Henry Seebohm was an English steel manufacturer, and amateur ornithologist, oologist and traveller.
Henry was the oldest son of Benjamin Seebohm (1798–1871) who was a wool merchant at Horton Grange, Bradford. The family had moved to England from Bad Pyrmont in Germany. Henry's mother Estther Wheeler (1798–1864) was a granddaughter of William Tuke. The Seebohms were active in the Society of Friends and Henry schooled within the community in York. He worked initially in a grocery as an assistant but moved to Sheffield where he became a steel manufacturer. He married Maria, daughter of George John Healey, a merchant in Manchester on 19 January 1859.

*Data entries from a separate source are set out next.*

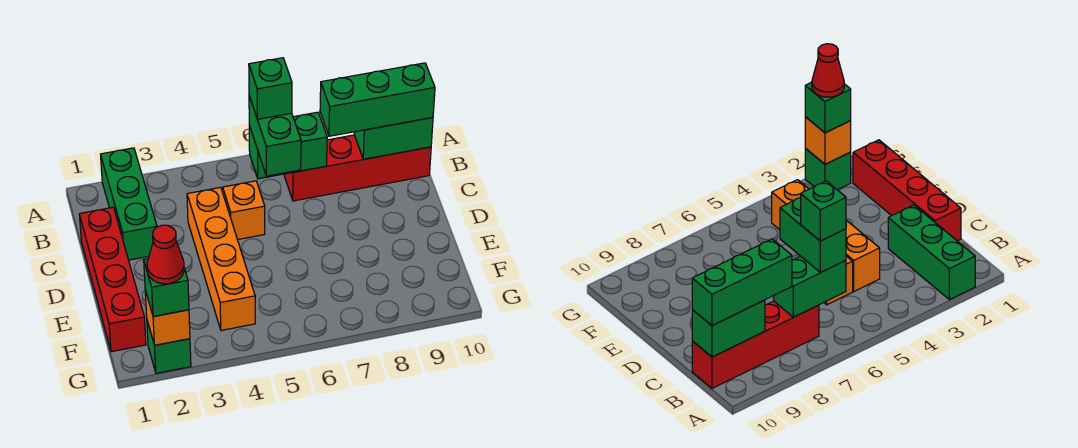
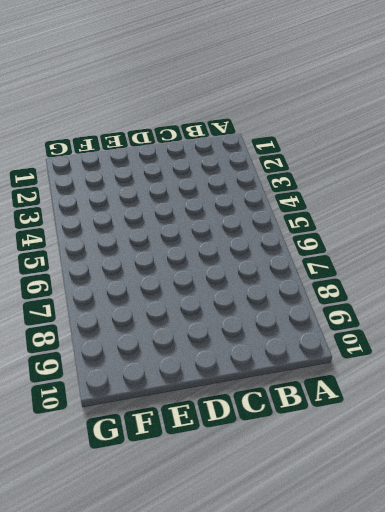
none -> green 1x3 brick [100,148,157,260]
none -> red 1x4 brick [284,135,431,201]
none -> red 1x4 brick [79,207,146,352]

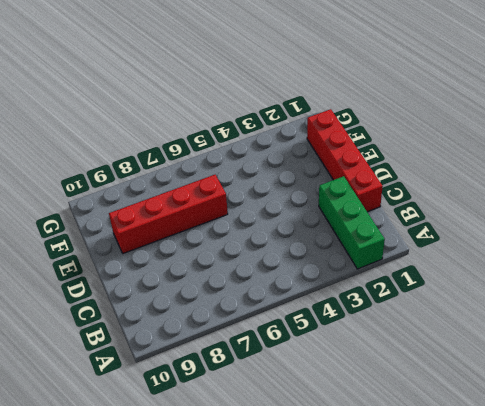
red 1x4 brick [109,175,228,254] -> red 1x4 brick moved to [284,135,431,201]
none -> orange 1x4 brick [187,187,255,330]
none -> orange 1x1 brick [223,181,265,240]
none -> green 1x1 brick [147,321,191,373]

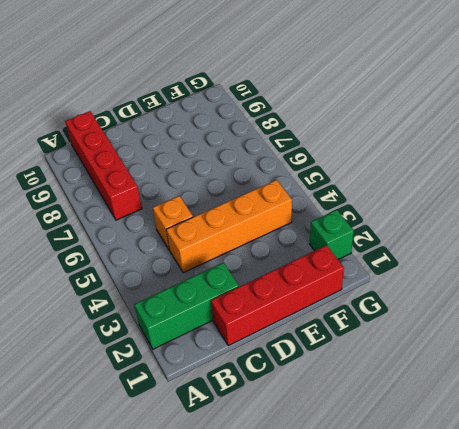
none -> green 1x2 brick [249,112,327,179]
none -> green 1x2 brick [354,117,433,159]
none -> orange 1x1 brick [145,291,190,345]

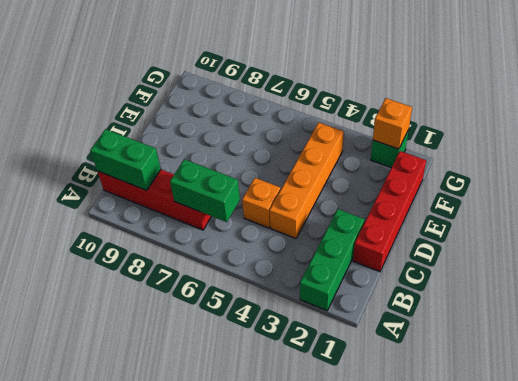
none -> green 1x2 brick [249,96,301,176]
none -> green 1x3 brick [320,63,435,136]
none -> green 1x1 brick [144,259,189,317]

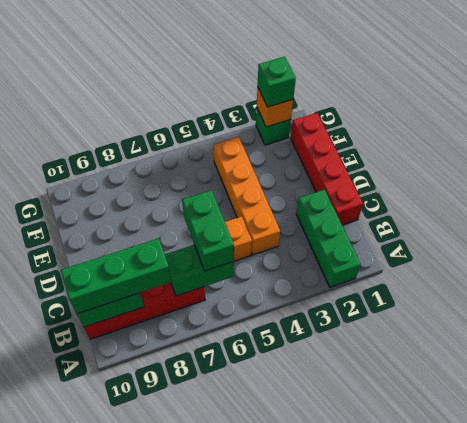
none -> green 1x1 brick [249,58,292,119]
none -> red 1x1 cone [147,225,185,284]

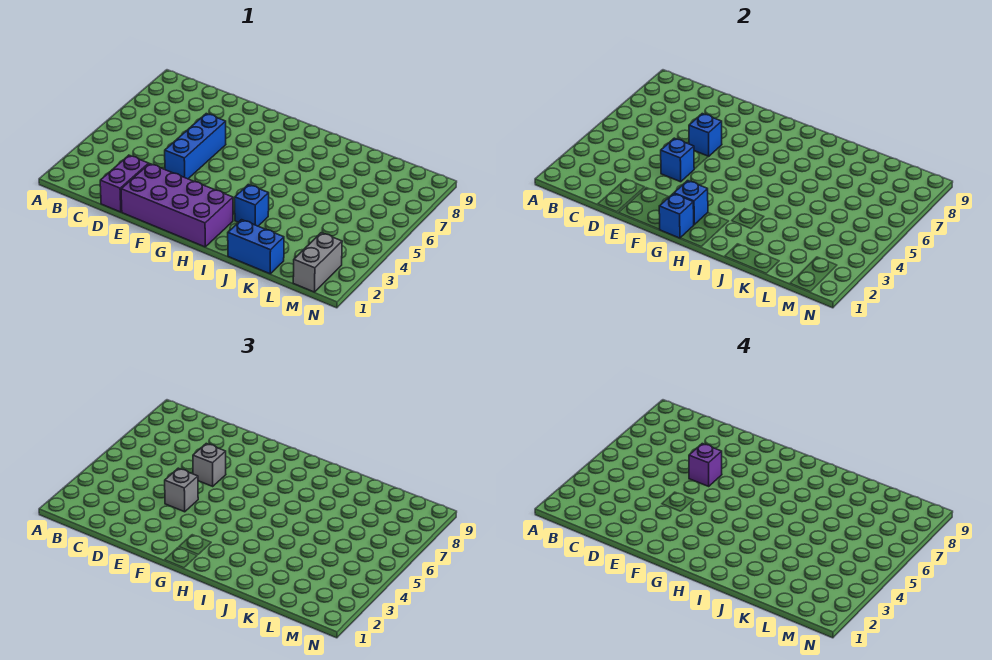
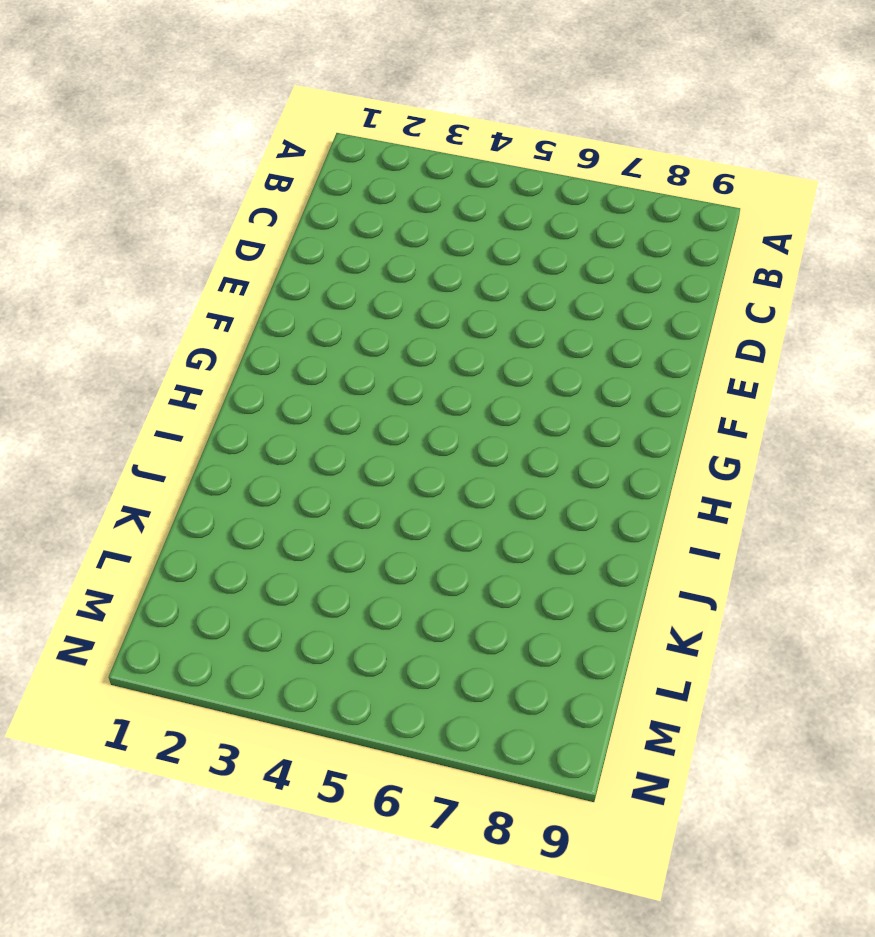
none -> purple 1x2 brick [100,155,149,212]
none -> purple 2x4 brick [121,164,233,247]
none -> blue 1x3 brick [165,114,226,179]

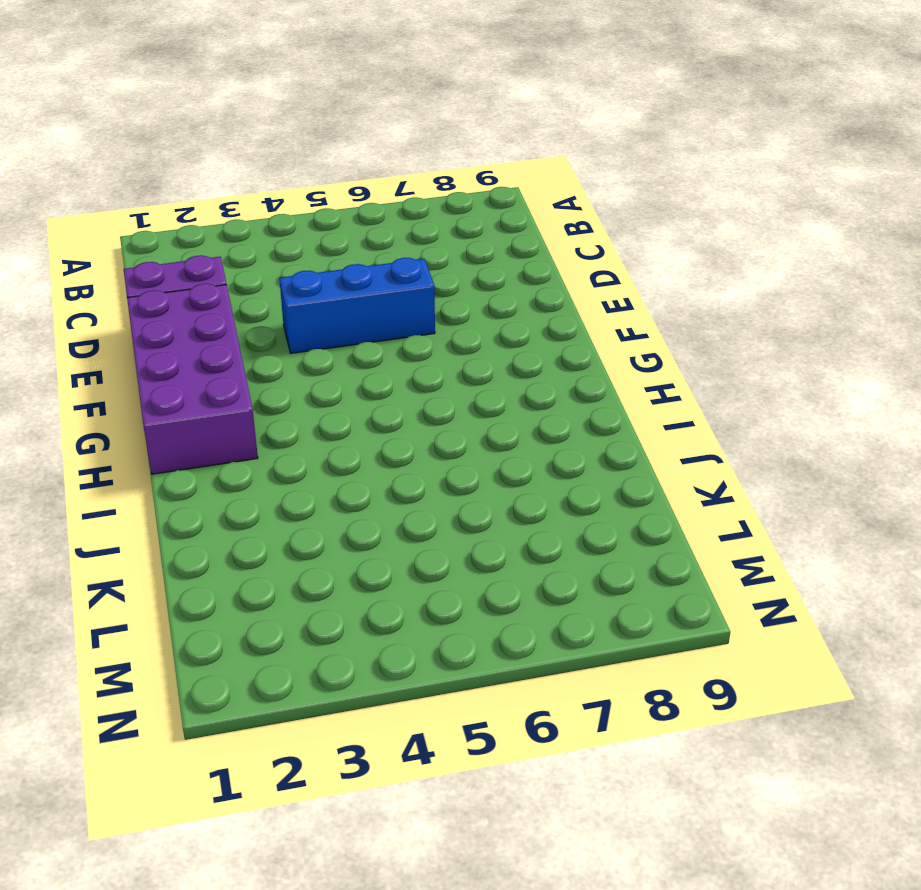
none -> blue 1x1 brick [235,185,269,226]
none -> blue 1x2 brick [228,220,284,274]
none -> grey 1x2 brick [293,233,342,292]

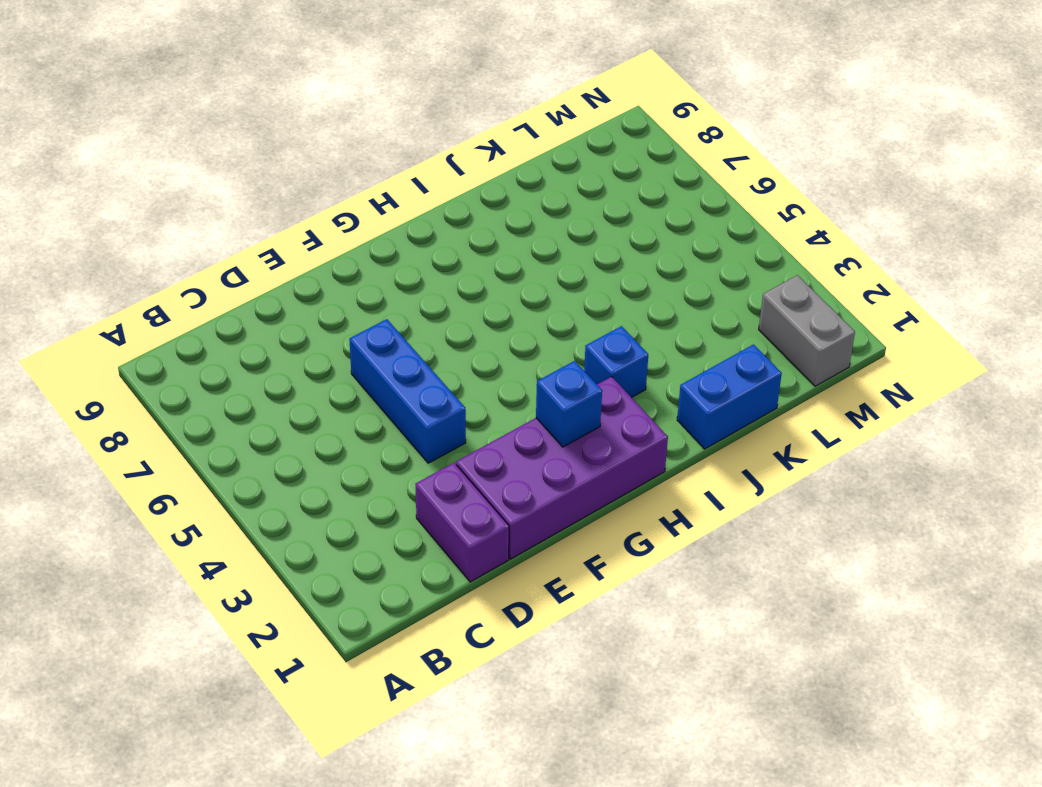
none -> blue 1x1 brick [661,138,694,182]
none -> blue 1x1 brick [689,114,722,157]
none -> blue 1x1 brick [659,194,694,238]

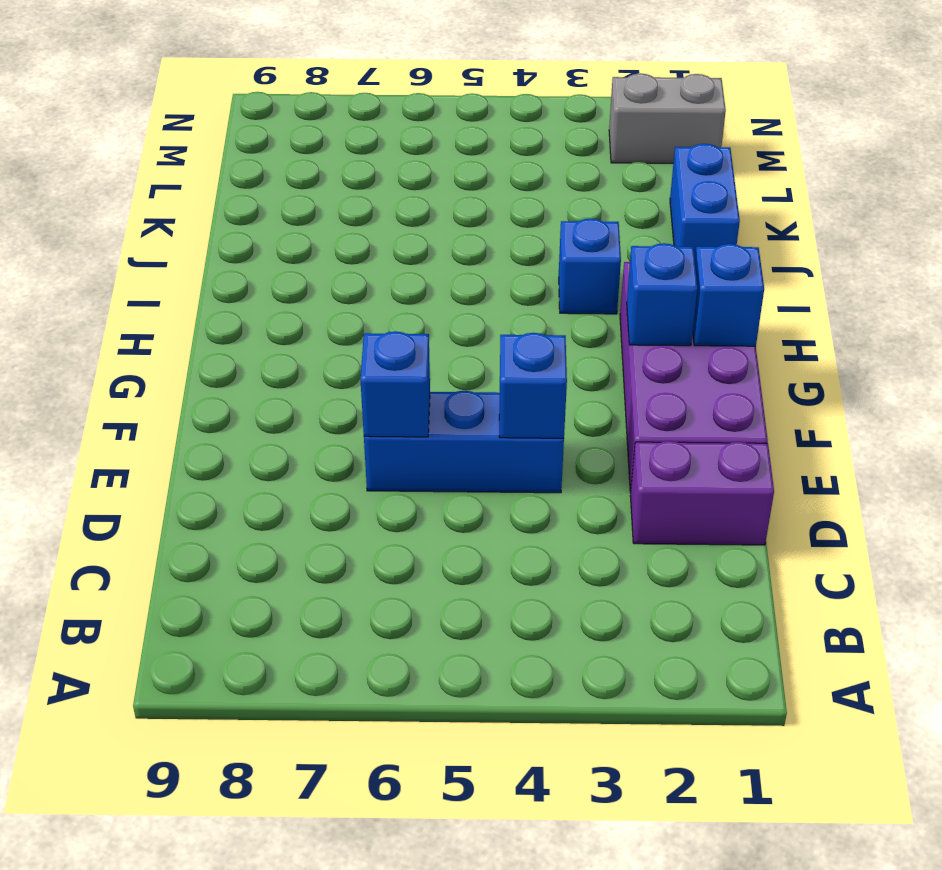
none -> grey 1x1 brick [165,468,198,512]
none -> grey 1x1 brick [193,444,226,486]
none -> purple 1x1 brick [689,444,722,486]

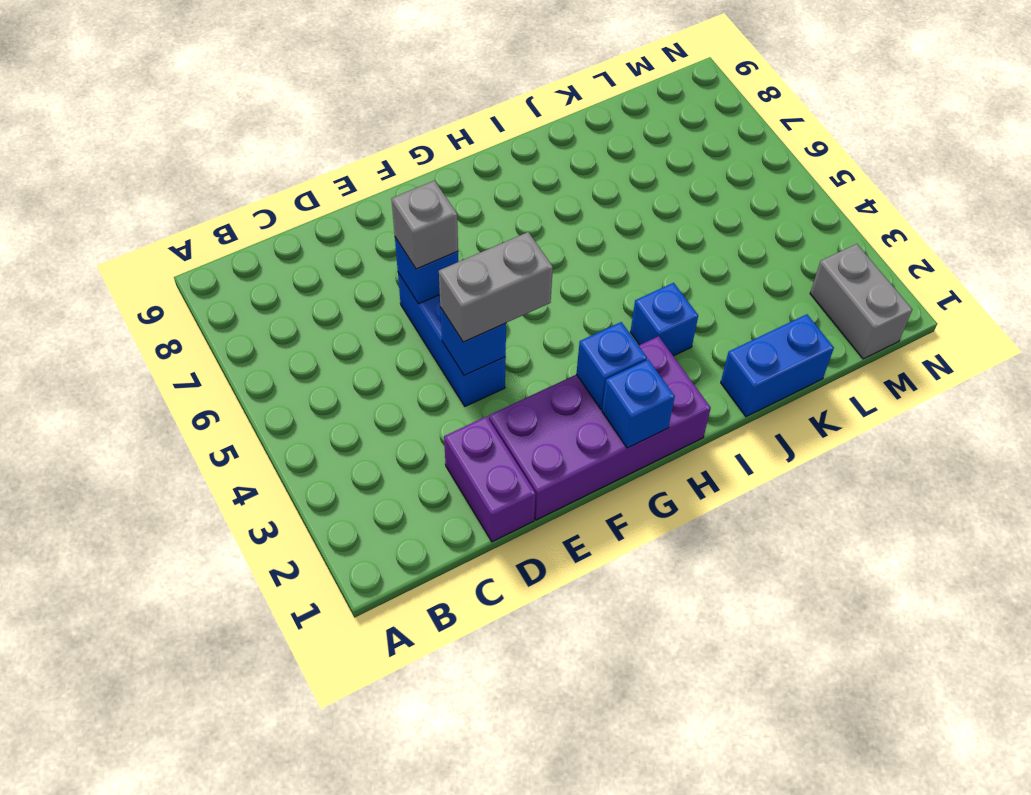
grey 1x2 brick [439,232,553,342] -> grey 1x1 brick [165,468,198,512]
none -> purple 1x1 brick [689,444,722,486]

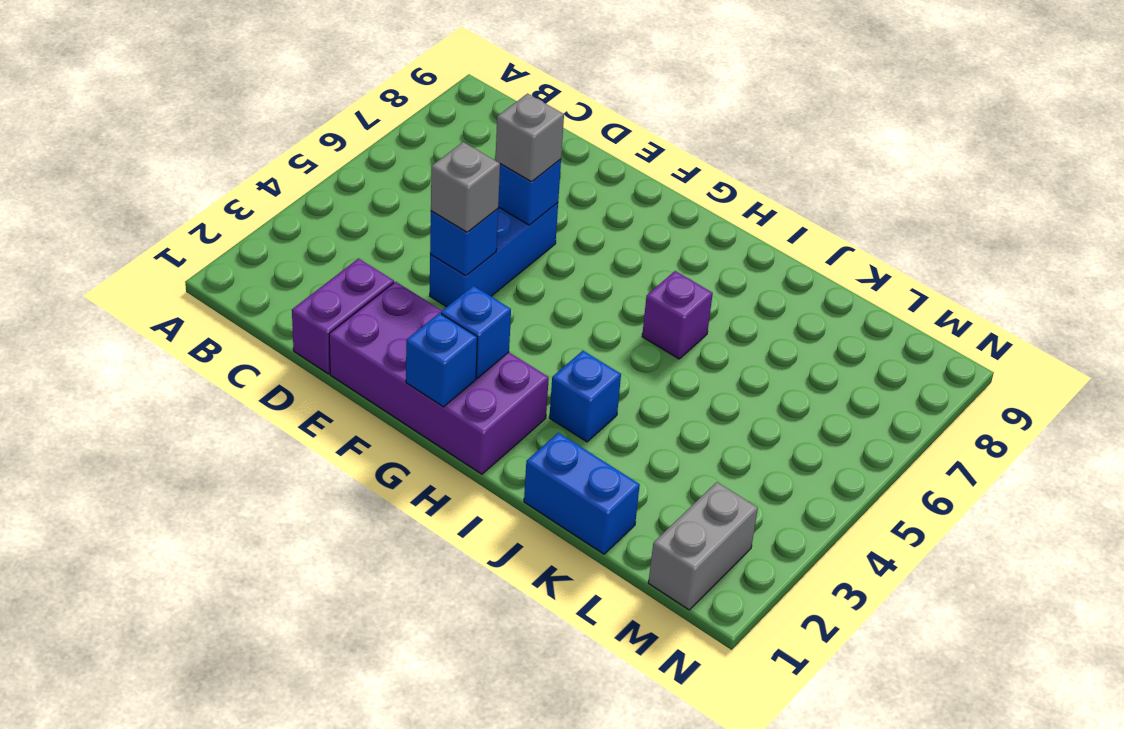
purple 1x1 brick [642,271,713,359] -> purple 1x1 brick moved to [689,444,722,486]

Henry became interested in natural history at school and continued to spend his spare time studying birds on his journeys. He travelled widely visiting Greece, Scandinavia, Turkey, and South Africa. His expeditions to the Yenisey tundra of Siberia were described in his two books, Siberia in Europe (1880) and Siberia in Asia (1882), which were combined in the posthumous publication The Birds of Siberia (1901). His expeditions included the lower Pechora River in 1875 along with John Alexander Harvie-Brown as well as a visit to Heligoland at the home of Heinrich Gätke. In 1877 he joined Joseph Wiggins to Siberia.
He was one of the first European ornithologists to accept the American trinomial system to classify sub-species.
Seebohm's other publications included A History of British Birds (1883), The Geographical Distribution of the family Charadriidae (1887), The Birds of the Japanese Empire (1890) and A Monograph of the Turdidae (1902, completed by Richard Bowdler Sharpe).
Seebohm bequeathed his collection of bird-skins to the British Museum. The collection which was received in 1896 consisted of nearly 17,000 specimens. A number of birds were named after Seebohm, including the grey emutail (Dromaeocercus seebohmi) by Bowdler Sharpe. A portrait of Seebohm in oil by Hugh Ford Crighton is held by Sheffield Museums.